## The task
Reproduce every record exactly as given.

Saved data entries:

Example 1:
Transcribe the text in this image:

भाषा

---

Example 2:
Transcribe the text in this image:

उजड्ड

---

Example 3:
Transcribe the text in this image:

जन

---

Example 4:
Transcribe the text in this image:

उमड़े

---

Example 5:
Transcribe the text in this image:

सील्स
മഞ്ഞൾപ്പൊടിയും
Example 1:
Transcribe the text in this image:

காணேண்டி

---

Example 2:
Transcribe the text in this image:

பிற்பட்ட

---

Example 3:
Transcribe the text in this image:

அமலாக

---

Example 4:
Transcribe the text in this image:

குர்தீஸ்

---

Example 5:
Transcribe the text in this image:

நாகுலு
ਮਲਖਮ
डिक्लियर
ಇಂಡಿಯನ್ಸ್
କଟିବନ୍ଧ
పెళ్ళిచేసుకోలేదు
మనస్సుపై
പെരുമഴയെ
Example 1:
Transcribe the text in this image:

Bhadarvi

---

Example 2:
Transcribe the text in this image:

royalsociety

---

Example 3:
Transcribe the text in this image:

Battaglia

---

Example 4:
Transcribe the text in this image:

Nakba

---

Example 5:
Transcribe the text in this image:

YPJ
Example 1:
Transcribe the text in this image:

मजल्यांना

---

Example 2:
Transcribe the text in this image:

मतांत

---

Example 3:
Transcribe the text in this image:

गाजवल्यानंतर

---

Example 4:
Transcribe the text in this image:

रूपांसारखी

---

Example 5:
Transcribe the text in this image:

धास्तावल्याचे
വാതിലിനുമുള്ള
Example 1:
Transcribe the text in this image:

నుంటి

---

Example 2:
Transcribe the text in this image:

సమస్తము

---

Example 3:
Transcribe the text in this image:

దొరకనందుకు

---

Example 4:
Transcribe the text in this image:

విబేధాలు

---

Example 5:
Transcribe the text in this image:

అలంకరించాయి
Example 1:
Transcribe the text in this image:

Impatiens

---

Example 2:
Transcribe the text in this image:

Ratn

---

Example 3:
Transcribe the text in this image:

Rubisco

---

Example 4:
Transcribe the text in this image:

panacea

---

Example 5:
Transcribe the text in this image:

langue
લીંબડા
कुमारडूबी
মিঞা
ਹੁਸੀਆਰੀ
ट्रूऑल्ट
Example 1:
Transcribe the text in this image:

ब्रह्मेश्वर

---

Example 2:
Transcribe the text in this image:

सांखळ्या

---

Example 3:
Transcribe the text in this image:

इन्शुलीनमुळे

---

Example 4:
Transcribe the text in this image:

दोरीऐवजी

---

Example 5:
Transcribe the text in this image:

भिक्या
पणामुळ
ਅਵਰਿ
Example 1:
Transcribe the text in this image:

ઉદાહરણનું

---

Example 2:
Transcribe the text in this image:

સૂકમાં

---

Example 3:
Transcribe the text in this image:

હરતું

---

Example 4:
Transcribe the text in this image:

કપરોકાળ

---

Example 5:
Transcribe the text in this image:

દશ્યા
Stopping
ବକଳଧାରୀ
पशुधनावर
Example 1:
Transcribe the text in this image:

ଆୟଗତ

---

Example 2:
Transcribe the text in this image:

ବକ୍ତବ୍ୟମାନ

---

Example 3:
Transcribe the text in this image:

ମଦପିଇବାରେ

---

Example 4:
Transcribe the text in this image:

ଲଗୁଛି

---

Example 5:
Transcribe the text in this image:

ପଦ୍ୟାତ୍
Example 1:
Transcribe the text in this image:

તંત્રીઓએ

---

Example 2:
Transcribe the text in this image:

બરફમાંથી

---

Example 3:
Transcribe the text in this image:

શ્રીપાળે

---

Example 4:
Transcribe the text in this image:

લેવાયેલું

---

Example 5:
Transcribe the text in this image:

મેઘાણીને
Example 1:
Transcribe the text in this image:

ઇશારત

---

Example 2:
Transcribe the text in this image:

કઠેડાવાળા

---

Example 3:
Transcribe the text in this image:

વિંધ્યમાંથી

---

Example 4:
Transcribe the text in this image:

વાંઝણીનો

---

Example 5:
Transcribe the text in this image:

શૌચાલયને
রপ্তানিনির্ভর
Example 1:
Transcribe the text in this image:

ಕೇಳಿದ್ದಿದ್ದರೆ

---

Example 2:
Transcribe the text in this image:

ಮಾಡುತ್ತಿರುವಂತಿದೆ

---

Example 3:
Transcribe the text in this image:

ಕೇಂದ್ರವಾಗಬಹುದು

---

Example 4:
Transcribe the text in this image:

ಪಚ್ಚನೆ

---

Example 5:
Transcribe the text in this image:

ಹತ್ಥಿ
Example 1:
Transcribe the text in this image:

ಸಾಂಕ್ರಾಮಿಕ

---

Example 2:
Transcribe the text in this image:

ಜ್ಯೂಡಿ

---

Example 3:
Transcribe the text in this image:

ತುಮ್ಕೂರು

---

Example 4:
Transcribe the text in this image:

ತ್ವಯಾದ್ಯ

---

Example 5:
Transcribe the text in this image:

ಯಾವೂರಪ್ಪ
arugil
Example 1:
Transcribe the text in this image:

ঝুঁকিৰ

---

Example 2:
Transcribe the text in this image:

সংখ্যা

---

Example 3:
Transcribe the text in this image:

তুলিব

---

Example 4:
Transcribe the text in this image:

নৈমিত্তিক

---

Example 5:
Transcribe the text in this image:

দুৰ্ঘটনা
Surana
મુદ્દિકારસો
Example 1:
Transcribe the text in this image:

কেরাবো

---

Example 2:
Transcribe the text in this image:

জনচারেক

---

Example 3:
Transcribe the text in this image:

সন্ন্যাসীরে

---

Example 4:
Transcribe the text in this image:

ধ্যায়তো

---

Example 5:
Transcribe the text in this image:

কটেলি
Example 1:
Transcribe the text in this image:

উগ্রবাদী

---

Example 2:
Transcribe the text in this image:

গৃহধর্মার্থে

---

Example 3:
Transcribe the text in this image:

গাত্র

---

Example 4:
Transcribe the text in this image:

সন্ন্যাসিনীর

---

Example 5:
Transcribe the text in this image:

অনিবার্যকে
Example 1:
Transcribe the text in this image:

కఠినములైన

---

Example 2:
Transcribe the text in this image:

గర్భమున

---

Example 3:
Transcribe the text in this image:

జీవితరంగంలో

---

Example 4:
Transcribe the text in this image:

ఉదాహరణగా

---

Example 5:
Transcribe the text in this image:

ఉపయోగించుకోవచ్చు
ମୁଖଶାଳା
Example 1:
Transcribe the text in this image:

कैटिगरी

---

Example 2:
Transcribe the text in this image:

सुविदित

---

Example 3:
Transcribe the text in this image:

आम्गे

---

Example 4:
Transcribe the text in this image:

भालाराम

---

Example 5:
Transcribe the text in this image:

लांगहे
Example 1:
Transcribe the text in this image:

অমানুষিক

## Result of this exercise
Example 1:
Transcribe the text in this image:

भाषा

---

Example 2:
Transcribe the text in this image:

उजड्ड

---

Example 3:
Transcribe the text in this image:

जन

---

Example 4:
Transcribe the text in this image:

उमड़े

---

Example 5:
Transcribe the text in this image:

सील्स
മഞ്ഞൾപ്പൊടിയും
Example 1:
Transcribe the text in this image:

காணேண்டி

---

Example 2:
Transcribe the text in this image:

பிற்பட்ட

---

Example 3:
Transcribe the text in this image:

அமலாக

---

Example 4:
Transcribe the text in this image:

குர்தீஸ்

---

Example 5:
Transcribe the text in this image:

நாகுலு
ਮਲਖਮ
डिक्लियर
ಇಂಡಿಯನ್ಸ್
କଟିବନ୍ଧ
పెళ్ళిచేసుకోలేదు
మనస్సుపై
പെരുമഴയെ
Example 1:
Transcribe the text in this image:

Bhadarvi

---

Example 2:
Transcribe the text in this image:

royalsociety

---

Example 3:
Transcribe the text in this image:

Battaglia

---

Example 4:
Transcribe the text in this image:

Nakba

---

Example 5:
Transcribe the text in this image:

YPJ
Example 1:
Transcribe the text in this image:

मजल्यांना

---

Example 2:
Transcribe the text in this image:

मतांत

---

Example 3:
Transcribe the text in this image:

गाजवल्यानंतर

---

Example 4:
Transcribe the text in this image:

रूपांसारखी

---

Example 5:
Transcribe the text in this image:

धास्तावल्याचे
വാതിലിനുമുള്ള
Example 1:
Transcribe the text in this image:

నుంటి

---

Example 2:
Transcribe the text in this image:

సమస్తము

---

Example 3:
Transcribe the text in this image:

దొరకనందుకు

---

Example 4:
Transcribe the text in this image:

విబేధాలు

---

Example 5:
Transcribe the text in this image:

అలంకరించాయి
Example 1:
Transcribe the text in this image:

Impatiens

---

Example 2:
Transcribe the text in this image:

Ratn

---

Example 3:
Transcribe the text in this image:

Rubisco

---

Example 4:
Transcribe the text in this image:

panacea

---

Example 5:
Transcribe the text in this image:

langue
લીંબડા
कुमारडूबी
মিঞা
ਹੁਸੀਆਰੀ
ट्रूऑल्ट
Example 1:
Transcribe the text in this image:

ब्रह्मेश्वर

---

Example 2:
Transcribe the text in this image:

सांखळ्या

---

Example 3:
Transcribe the text in this image:

इन्शुलीनमुळे

---

Example 4:
Transcribe the text in this image:

दोरीऐवजी

---

Example 5:
Transcribe the text in this image:

भिक्या
पणामुळ
ਅਵਰਿ
Example 1:
Transcribe the text in this image:

ઉદાહરણનું

---

Example 2:
Transcribe the text in this image:

સૂકમાં

---

Example 3:
Transcribe the text in this image:

હરતું

---

Example 4:
Transcribe the text in this image:

કપરોકાળ

---

Example 5:
Transcribe the text in this image:

દશ્યા
Stopping
ବକଳଧାରୀ
पशुधनावर
Example 1:
Transcribe the text in this image:

ଆୟଗତ

---

Example 2:
Transcribe the text in this image:

ବକ୍ତବ୍ୟମାନ

---

Example 3:
Transcribe the text in this image:

ମଦପିଇବାରେ

---

Example 4:
Transcribe the text in this image:

ଲଗୁଛି

---

Example 5:
Transcribe the text in this image:

ପଦ୍ୟାତ୍
Example 1:
Transcribe the text in this image:

તંત્રીઓએ

---

Example 2:
Transcribe the text in this image:

બરફમાંથી

---

Example 3:
Transcribe the text in this image:

શ્રીપાળે

---

Example 4:
Transcribe the text in this image:

લેવાયેલું

---

Example 5:
Transcribe the text in this image:

મેઘાણીને
Example 1:
Transcribe the text in this image:

ઇશારત

---

Example 2:
Transcribe the text in this image:

કઠેડાવાળા

---

Example 3:
Transcribe the text in this image:

વિંધ્યમાંથી

---

Example 4:
Transcribe the text in this image:

વાંઝણીનો

---

Example 5:
Transcribe the text in this image:

શૌચાલયને
রপ্তানিনির্ভর
Example 1:
Transcribe the text in this image:

ಕೇಳಿದ್ದಿದ್ದರೆ

---

Example 2:
Transcribe the text in this image:

ಮಾಡುತ್ತಿರುವಂತಿದೆ

---

Example 3:
Transcribe the text in this image:

ಕೇಂದ್ರವಾಗಬಹುದು

---

Example 4:
Transcribe the text in this image:

ಪಚ್ಚನೆ

---

Example 5:
Transcribe the text in this image:

ಹತ್ಥಿ
Example 1:
Transcribe the text in this image:

ಸಾಂಕ್ರಾಮಿಕ

---

Example 2:
Transcribe the text in this image:

ಜ್ಯೂಡಿ

---

Example 3:
Transcribe the text in this image:

ತುಮ್ಕೂರು

---

Example 4:
Transcribe the text in this image:

ತ್ವಯಾದ್ಯ

---

Example 5:
Transcribe the text in this image:

ಯಾವೂರಪ್ಪ
arugil
Example 1:
Transcribe the text in this image:

ঝুঁকিৰ

---

Example 2:
Transcribe the text in this image:

সংখ্যা

---

Example 3:
Transcribe the text in this image:

তুলিব

---

Example 4:
Transcribe the text in this image:

নৈমিত্তিক

---

Example 5:
Transcribe the text in this image:

দুৰ্ঘটনা
Surana
મુદ્દિકારસો
Example 1:
Transcribe the text in this image:

কেরাবো

---

Example 2:
Transcribe the text in this image:

জনচারেক

---

Example 3:
Transcribe the text in this image:

সন্ন্যাসীরে

---

Example 4:
Transcribe the text in this image:

ধ্যায়তো

---

Example 5:
Transcribe the text in this image:

কটেলি
Example 1:
Transcribe the text in this image:

উগ্রবাদী

---

Example 2:
Transcribe the text in this image:

গৃহধর্মার্থে

---

Example 3:
Transcribe the text in this image:

গাত্র

---

Example 4:
Transcribe the text in this image:

সন্ন্যাসিনীর

---

Example 5:
Transcribe the text in this image:

অনিবার্যকে
Example 1:
Transcribe the text in this image:

కఠినములైన

---

Example 2:
Transcribe the text in this image:

గర్భమున

---

Example 3:
Transcribe the text in this image:

జీవితరంగంలో

---

Example 4:
Transcribe the text in this image:

ఉదాహరణగా

---

Example 5:
Transcribe the text in this image:

ఉపయోగించుకోవచ్చు
ମୁଖଶାଳା
Example 1:
Transcribe the text in this image:

कैटिगरी

---

Example 2:
Transcribe the text in this image:

सुविदित

---

Example 3:
Transcribe the text in this image:

आम्गे

---

Example 4:
Transcribe the text in this image:

भालाराम

---

Example 5:
Transcribe the text in this image:

लांगहे
Example 1:
Transcribe the text in this image:

অমানুষিক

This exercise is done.